Was bringt zwei mittelgroße Städte dazu, sich an solch Banalitäten zu stoßen? Lohnenswert ist ein Blick in die Geschichte beider Städte, die einige Erklärungen für die heute zur Provinzposse verkommene Diskussion bereithält. Schon vorab der Spoiler: Halle sollte nicht als Gewinner aus diesem Duell hervorgehen.

Ein 14-jähriger Magdeburger erobert Halle
Magdeburg vermarktet sich heute als „Ottostadt“, eine Anspielung nicht nur auf den Entdecker des Vakuums, Otto von Guericke, sondern vor allem auch auf Otto I. Dieser gründete im Jahre 968 an der Elbe das Erzbistum Magdeburg, welches für rund 700 Jahre bestehen sollte. In dieser Zeit liegt auch der erste größere Reibungspunkt zwischen Halle und Magdeburg: die Einnahme Halles durch Ernst II., seines Zeichens Erzbischof von Magdeburg und gerade mal 14-jährig, im Jahre 1478. Als hätte er die noch Jahrhunderte später andauernde Fehde beider Städte schon geahnt, ließ er mit der Moritzburg nur wenige Jahre nach der Eroberung einen spätgotischen Koloss im damaligen Nordwesten der Stadt errichten, der keinen Zweifel an seinen Absichten erkennen lassen sollte. Dies diene dem Zweck, die Stadt „besser in Gehorsam, Unterwürfigkeit und Ruhe“ zu erhalten, besagt eine zeitgenössische Verlautbarung. Halle verlor dadurch seine relative städtische Eigenständigkeit und fungierte bald als Residenzstadt, bis kurze Zeit später die Reformation auch in der Saalestadt Einzug hielt.

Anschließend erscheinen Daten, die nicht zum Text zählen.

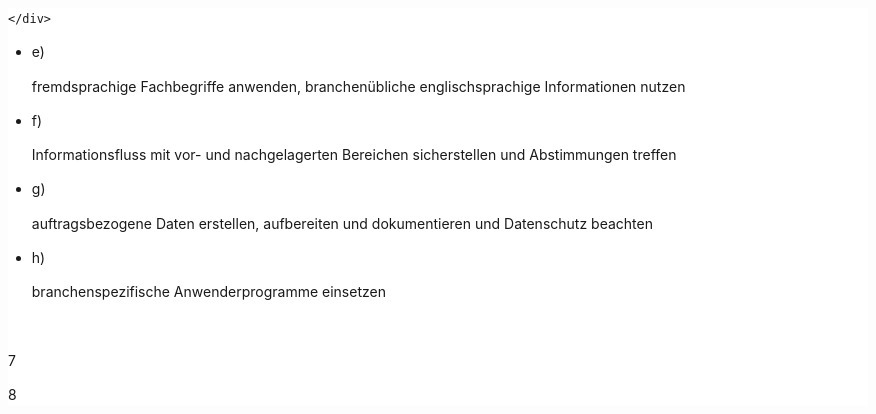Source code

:     </div>

  - e)
    
    <div style="">
    
    fremdsprachige Fachbegriffe anwenden, branchenübliche
    englischsprachige Informationen nutzen
    
    </div>

  - f)
    
    <div style="">
    
    Informationsfluss mit vor- und nachgelagerten Bereichen
    sicherstellen und Abstimmungen treffen
    
    </div>

  - g)
    
    <div style="">
    
    auftragsbezogene Daten erstellen, aufbereiten und dokumentieren und
    Datenschutz beachten
    
    </div>

  - h)
    
    <div style="">
    
    branchenspezifische Anwenderprogramme einsetzen
    
    </div>

</td>

<td style="border-right: 0.5pt solid ; border-bottom: 0.5pt solid ; " align="center" valign="middle" charoff="50">

 

</td>

<td style="border-bottom: 0.5pt solid ; " align="center" valign="middle" charoff="50">

7

</td>

</tr>

<tr style="border-bottom: 0.5pt solid ; ">

<td style="border-right: 0.5pt solid ; border-bottom: 0.5pt solid ; " rowspan="2" align="center" valign="top" charoff="50">

8

</td>

<td style="border-right: 0.5pt solid ; border-bottom: 0.5pt solid ; " rowspan="2" align="left" valign="top" charoff="50">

Der Dreißigjährige Krieg löschte Magdeburg fast gänzlich aus, keine andere Stadt wurde im Verlauf des Krieges derart vernichtet. Die Flammen und die äußerst gewaltsam vorgehenden Truppen des Grafen Tilly führten dazu, dass von ursprünglich 35.000 Bewohnern lediglich eine kleine dreistellige Anzahl in der Stadt verbleiben sollte. Magdeburg, vor dem Krieg eine der bedeutendsten Städte Deutschlands, verlor in der Folge fast vollständig an Bedeutung und erreichte erst gut 200 Jahre später wieder die frühere Einwohnerzahl.
Verglichen mit dem alten Widersacher im Norden kam Halle glimpflich davon, wenngleich die Saalestadt ebenfalls besetzt wurde und unter anderem die Moritzburg ausbrannte. Der heutige Dualismus der beiden Gemeinden kam dadurch zum Erliegen und wurde erst Jahrhunderte später in der Öffentlichkeitswirkung langsam wieder präsent.
Im 19. Jahrhundert wurden Halle und Magdeburg preußisch und waren bis zum Zweiten Weltkrieg wichtige Bestandteile der Provinz Sachsen. Der florierenden Phase beider Städte wurde während des Nationalsozialismus und im Zweiten Weltkrieg ein jähes Ende gesetzt; besonders Magdeburg wurde durch systematische Flächenbombardements der Alliierten abermals fast vollständig zerstört. Allein ein Angriff im Winter 1945 vernichtete 90 Prozent der historischen Altstadt unwiederbringlich. Halle hingegen wurde, wie schon 300 Jahre zuvor, vergleichsweise verschont und entging, auch aufgrund der Courage einiger Bürger, daher größeren Kampfhandlungen. Der Grad der Beschädigung sollte in den nächsten Jahren noch von größerer Bedeutung sein – es galt, eine Hauptstadt für das 1947 neu gegründete Land Sachsen-Anhalt zu finden.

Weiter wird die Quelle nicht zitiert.